Robert Schumann died in 1856 at Endenrich Sanatorium, Bonn. He was 46. He’d had several mental breakdowns and made a number of suicide attempts. Schumann’s music has an unmatched immediate charm. I was captivated by the piano concerto when I first heard it broadcast from the Proms when I was in my teens. The Allegro Appassionato drifts over you like music heard in a trance. The Dichterliebe (his setting of Heinrich Heine’s verse), when the voice stops and the piano quietly concludes, is heart-stoppingly beautiful. There’s nothing more exhilarating than the opening of the Konzertstuck for Four Horns, it’s a bombardment of sunbeams. And there’s no more innocent music than Kinderszenen.
Edge and and bitterness are also to be found in Schumann, to be sure – but was this genius the result of madness? That’s the question Lord Winston set out to explore.
Was Schumann a manic depressive (as it used to be called)? Or did he suffer from syphilis? This was another theory. Winston heard evidence from others who had endured bi-polar disorder and also the pianist Lucy Parham who discussed some of the curious emotional shifts in Schumann’s music and the curious aspect of Schumann’s life that encompassed various imaginary friends, such as many children create for company and amusement.
Although I was persuaded that syphilis played a very small part in all this, I was no means convinced of the connection between the music and the mental condition of the composer. All great music is emotional and speaks directly to the deeper emotions of the soul – hence its importance in religious ritual and public ceremony. However, the connections between derangement and creative genius were by no means credibly established.
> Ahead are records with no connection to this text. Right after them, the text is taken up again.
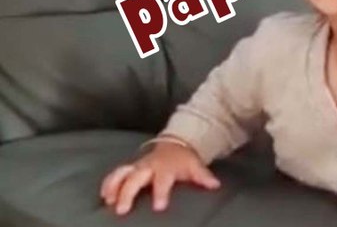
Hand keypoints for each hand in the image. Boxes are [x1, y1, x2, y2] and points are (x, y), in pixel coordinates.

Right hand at [99, 139, 220, 214]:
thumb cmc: (183, 161)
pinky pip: (116, 174)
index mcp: (165, 167)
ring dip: (114, 186)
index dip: (161, 193)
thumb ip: (203, 177)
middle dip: (128, 193)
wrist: (174, 145)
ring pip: (122, 173)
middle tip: (122, 209)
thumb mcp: (195, 166)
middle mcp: (148, 166)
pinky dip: (108, 183)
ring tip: (108, 201)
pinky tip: (103, 196)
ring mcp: (137, 166)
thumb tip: (215, 185)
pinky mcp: (130, 168)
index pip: (163, 181)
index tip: (158, 207)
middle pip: (136, 178)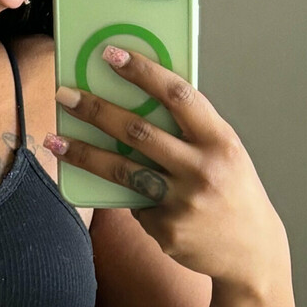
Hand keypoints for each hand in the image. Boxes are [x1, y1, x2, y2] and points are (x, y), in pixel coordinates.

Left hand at [46, 48, 288, 293]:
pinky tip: (129, 197)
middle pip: (138, 132)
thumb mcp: (225, 153)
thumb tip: (136, 104)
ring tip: (54, 139)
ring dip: (82, 153)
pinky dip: (128, 196)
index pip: (178, 96)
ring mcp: (182, 202)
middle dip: (95, 110)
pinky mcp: (166, 230)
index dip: (143, 72)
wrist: (252, 252)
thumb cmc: (233, 191)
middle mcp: (202, 169)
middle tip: (65, 95)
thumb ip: (190, 131)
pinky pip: (134, 204)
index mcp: (220, 141)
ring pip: (121, 170)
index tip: (111, 54)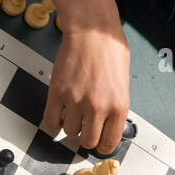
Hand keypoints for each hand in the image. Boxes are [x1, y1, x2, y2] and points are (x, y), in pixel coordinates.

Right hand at [42, 24, 130, 153]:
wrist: (92, 29)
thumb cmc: (110, 49)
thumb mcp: (123, 82)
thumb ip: (115, 105)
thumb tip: (106, 123)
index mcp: (119, 105)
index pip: (108, 142)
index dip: (102, 145)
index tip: (98, 142)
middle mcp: (98, 106)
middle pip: (87, 141)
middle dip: (85, 137)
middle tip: (84, 128)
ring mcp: (76, 101)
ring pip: (68, 131)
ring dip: (70, 125)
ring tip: (73, 111)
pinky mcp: (57, 93)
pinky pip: (51, 121)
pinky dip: (55, 120)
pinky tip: (60, 111)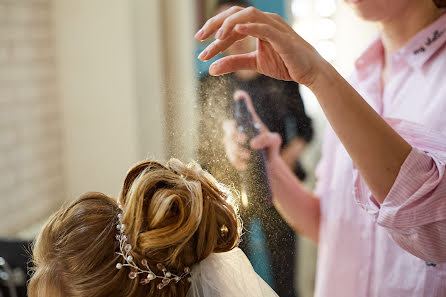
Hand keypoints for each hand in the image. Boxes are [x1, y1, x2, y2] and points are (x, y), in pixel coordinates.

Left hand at [195, 6, 324, 86]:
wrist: (309, 72)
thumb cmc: (285, 64)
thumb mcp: (254, 64)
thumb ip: (234, 63)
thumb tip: (211, 70)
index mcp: (257, 26)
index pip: (231, 26)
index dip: (214, 36)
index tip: (201, 52)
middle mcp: (264, 21)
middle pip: (235, 13)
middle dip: (215, 24)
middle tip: (199, 38)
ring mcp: (274, 26)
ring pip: (248, 14)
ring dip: (229, 24)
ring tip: (216, 38)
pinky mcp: (282, 37)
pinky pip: (264, 27)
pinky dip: (250, 26)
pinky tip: (236, 30)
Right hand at [222, 90, 281, 170]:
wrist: (268, 167)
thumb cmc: (271, 148)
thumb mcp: (275, 141)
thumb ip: (267, 138)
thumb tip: (253, 143)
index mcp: (248, 121)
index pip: (243, 107)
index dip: (240, 99)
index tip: (239, 95)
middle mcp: (238, 129)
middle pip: (228, 125)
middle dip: (234, 133)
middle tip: (245, 140)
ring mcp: (232, 142)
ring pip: (228, 143)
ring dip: (238, 150)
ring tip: (249, 156)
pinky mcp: (232, 155)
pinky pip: (230, 157)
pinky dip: (237, 161)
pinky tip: (245, 165)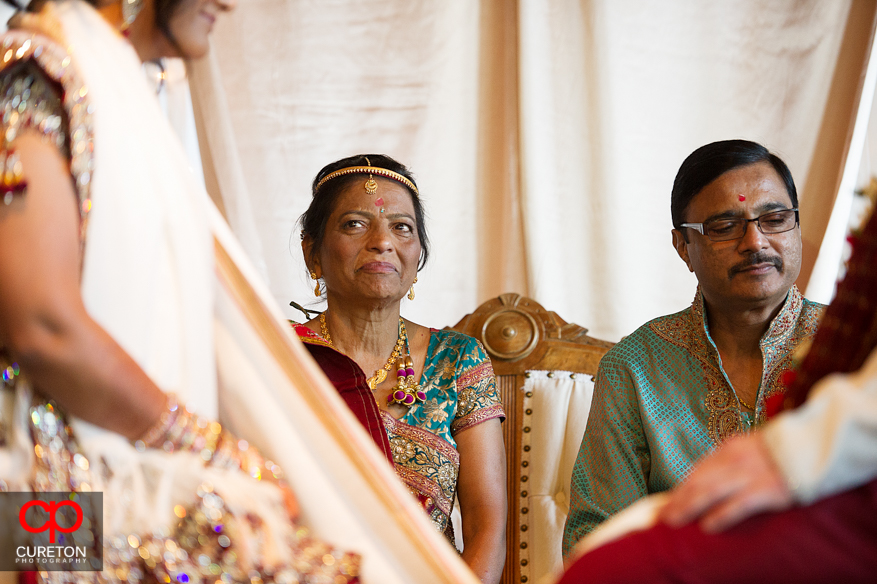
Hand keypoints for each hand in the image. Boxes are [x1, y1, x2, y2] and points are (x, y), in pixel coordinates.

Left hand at [659, 433, 792, 531]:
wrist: (814, 448)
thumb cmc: (779, 455)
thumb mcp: (748, 451)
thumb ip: (727, 465)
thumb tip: (703, 485)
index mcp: (729, 449)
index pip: (697, 471)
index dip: (680, 489)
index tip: (665, 503)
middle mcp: (735, 459)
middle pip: (698, 481)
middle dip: (677, 500)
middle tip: (662, 516)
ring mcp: (750, 474)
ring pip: (711, 492)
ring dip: (689, 507)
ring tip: (674, 521)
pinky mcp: (767, 489)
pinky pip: (739, 504)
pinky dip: (721, 515)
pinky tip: (708, 526)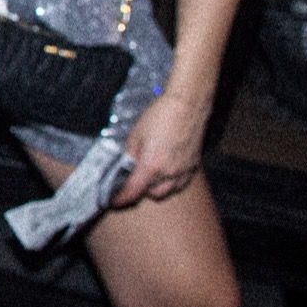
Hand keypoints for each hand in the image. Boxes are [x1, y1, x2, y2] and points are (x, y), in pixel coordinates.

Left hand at [115, 90, 208, 206]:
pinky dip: (171, 183)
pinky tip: (165, 172)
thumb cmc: (159, 116)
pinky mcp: (194, 166)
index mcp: (152, 166)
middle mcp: (170, 174)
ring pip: (168, 191)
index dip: (120, 199)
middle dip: (139, 192)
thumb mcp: (135, 135)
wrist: (188, 105)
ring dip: (156, 188)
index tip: (112, 201)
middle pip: (151, 194)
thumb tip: (124, 168)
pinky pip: (180, 183)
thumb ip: (129, 155)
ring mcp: (184, 171)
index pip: (133, 192)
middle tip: (130, 182)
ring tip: (147, 177)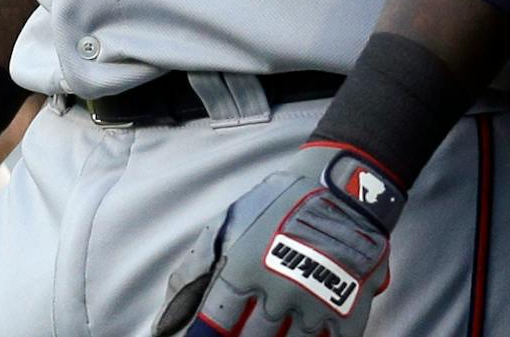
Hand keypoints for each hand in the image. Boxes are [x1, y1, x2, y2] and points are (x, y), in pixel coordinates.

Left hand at [155, 144, 401, 336]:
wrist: (346, 188)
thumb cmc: (278, 207)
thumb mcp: (228, 226)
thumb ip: (192, 274)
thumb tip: (161, 327)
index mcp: (242, 267)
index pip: (212, 326)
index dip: (206, 336)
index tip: (208, 336)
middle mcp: (276, 290)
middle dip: (244, 336)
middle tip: (245, 329)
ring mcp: (315, 305)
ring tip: (271, 328)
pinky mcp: (348, 314)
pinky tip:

The connections are interesting, as the therapeutic qualities of music in the treatment of mentally-disturbed patients has been established since Robert Burton in the 17th century.
But are all creative people barmy? Any why aren’t more barmy people creative? The connections between personal biography and creative genius have never been established as far as I’m concerned. Charles Dickens worked in a blacking factory as a boy and as young man was in love with his sister-in-law. He was also a great novelist. Why aren’t all those others who worked in factories and had the hots for their wives’ sisters also great novelists? I think there’s probably a great deal more to be done on this. Nevertheless, it will doubtless remain a great consolation for boring, sane and humdrum people to go round saying creative artists are all bonkers.